Copy, exactly and without additions, every line in the records below from the one holding "index dip: (311, 538)" through the one holding "pinky dip: (505, 530)", both ends included.
----------
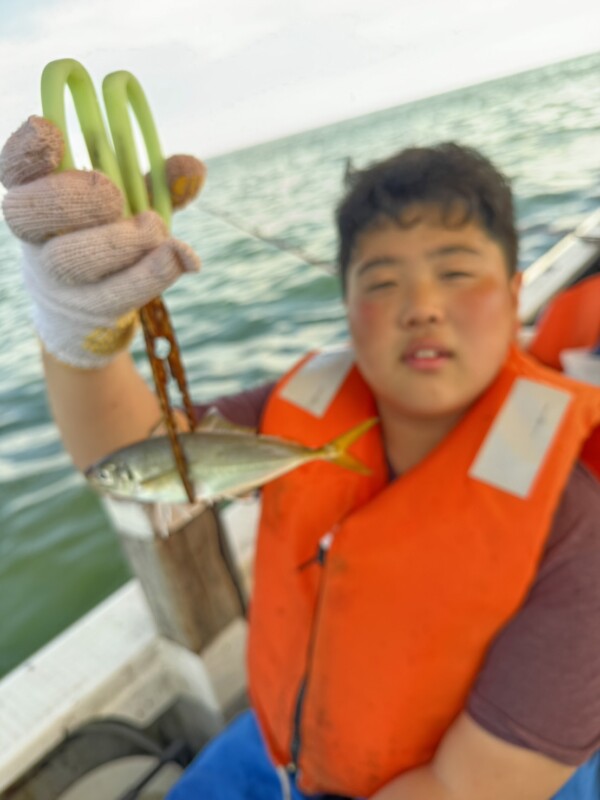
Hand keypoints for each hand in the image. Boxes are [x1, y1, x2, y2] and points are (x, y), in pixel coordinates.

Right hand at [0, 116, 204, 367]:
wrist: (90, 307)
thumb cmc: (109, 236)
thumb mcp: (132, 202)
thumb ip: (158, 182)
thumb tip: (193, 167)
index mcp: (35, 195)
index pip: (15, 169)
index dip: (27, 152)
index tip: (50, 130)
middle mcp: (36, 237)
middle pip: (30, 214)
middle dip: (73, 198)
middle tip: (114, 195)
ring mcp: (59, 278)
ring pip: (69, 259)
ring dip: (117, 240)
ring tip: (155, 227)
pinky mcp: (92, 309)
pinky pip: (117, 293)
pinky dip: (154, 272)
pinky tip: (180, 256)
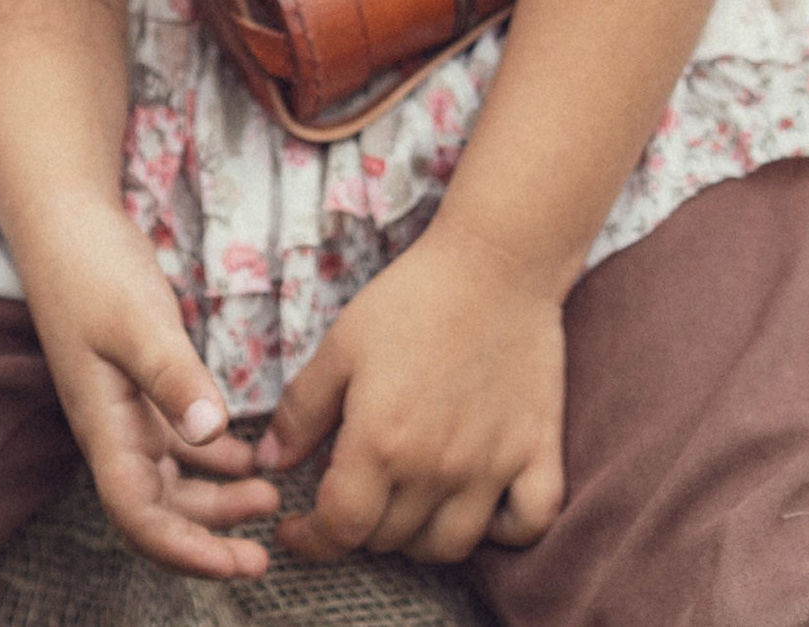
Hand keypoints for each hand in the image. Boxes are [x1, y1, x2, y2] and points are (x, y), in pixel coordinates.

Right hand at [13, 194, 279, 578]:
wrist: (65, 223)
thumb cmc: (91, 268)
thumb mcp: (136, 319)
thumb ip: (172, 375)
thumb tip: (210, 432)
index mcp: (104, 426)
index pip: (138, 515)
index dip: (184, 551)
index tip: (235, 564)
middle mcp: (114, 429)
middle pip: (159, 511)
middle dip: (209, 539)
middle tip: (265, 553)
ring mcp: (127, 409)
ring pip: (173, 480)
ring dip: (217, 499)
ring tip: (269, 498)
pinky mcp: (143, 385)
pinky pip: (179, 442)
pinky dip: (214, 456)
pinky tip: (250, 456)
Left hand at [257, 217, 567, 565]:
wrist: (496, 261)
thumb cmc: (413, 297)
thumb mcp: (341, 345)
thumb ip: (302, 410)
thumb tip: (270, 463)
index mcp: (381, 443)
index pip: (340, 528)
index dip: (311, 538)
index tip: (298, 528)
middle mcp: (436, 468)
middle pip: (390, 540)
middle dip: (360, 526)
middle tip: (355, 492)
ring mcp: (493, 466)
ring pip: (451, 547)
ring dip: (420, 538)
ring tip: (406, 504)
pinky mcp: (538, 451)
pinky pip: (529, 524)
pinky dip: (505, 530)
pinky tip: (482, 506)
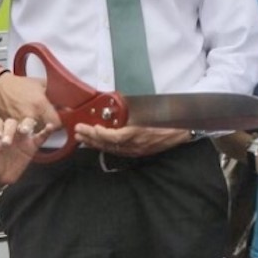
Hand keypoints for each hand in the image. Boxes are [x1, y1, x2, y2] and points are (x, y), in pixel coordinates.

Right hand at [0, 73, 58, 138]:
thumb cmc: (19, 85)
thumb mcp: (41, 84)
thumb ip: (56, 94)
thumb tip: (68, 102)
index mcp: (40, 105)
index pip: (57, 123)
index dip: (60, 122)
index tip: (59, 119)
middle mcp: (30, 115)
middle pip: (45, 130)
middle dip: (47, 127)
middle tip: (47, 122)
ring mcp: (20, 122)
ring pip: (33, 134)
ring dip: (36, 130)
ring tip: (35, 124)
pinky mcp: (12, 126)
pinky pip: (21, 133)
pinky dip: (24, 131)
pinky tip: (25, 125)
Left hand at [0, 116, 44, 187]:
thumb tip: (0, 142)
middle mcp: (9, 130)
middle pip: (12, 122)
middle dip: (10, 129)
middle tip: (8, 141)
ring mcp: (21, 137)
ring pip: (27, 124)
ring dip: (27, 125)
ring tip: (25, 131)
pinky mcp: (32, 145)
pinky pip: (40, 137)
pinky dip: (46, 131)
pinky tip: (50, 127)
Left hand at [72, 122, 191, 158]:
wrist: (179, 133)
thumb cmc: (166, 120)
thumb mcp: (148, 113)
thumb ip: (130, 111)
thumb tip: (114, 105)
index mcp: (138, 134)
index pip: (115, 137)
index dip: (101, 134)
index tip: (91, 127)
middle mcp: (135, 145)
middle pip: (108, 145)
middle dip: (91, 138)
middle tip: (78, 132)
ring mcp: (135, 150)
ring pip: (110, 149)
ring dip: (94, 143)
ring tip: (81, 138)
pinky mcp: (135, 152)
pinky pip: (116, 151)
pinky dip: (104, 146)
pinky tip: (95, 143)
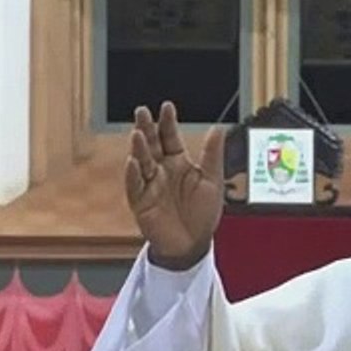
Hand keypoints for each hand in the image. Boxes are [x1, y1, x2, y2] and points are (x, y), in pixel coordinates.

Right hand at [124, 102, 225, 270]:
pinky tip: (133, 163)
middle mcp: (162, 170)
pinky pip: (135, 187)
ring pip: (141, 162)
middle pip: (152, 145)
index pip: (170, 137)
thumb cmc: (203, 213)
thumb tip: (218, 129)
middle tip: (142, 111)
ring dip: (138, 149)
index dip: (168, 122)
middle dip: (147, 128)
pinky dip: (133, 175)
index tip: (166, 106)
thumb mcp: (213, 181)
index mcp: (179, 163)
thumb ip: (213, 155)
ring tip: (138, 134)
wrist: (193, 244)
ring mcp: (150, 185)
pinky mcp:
----------
> _EXERCISE SOLUTION_
index dip: (311, 538)
index tip: (298, 528)
middle mcp: (436, 468)
middle pip: (390, 540)
middle dip: (360, 526)
middle tip: (355, 492)
ring mcp: (493, 466)
ring pip: (451, 547)
ring dip: (420, 538)
ring tip: (406, 504)
pinky mcp: (538, 451)
pinky pip: (529, 524)
pinky dip: (505, 530)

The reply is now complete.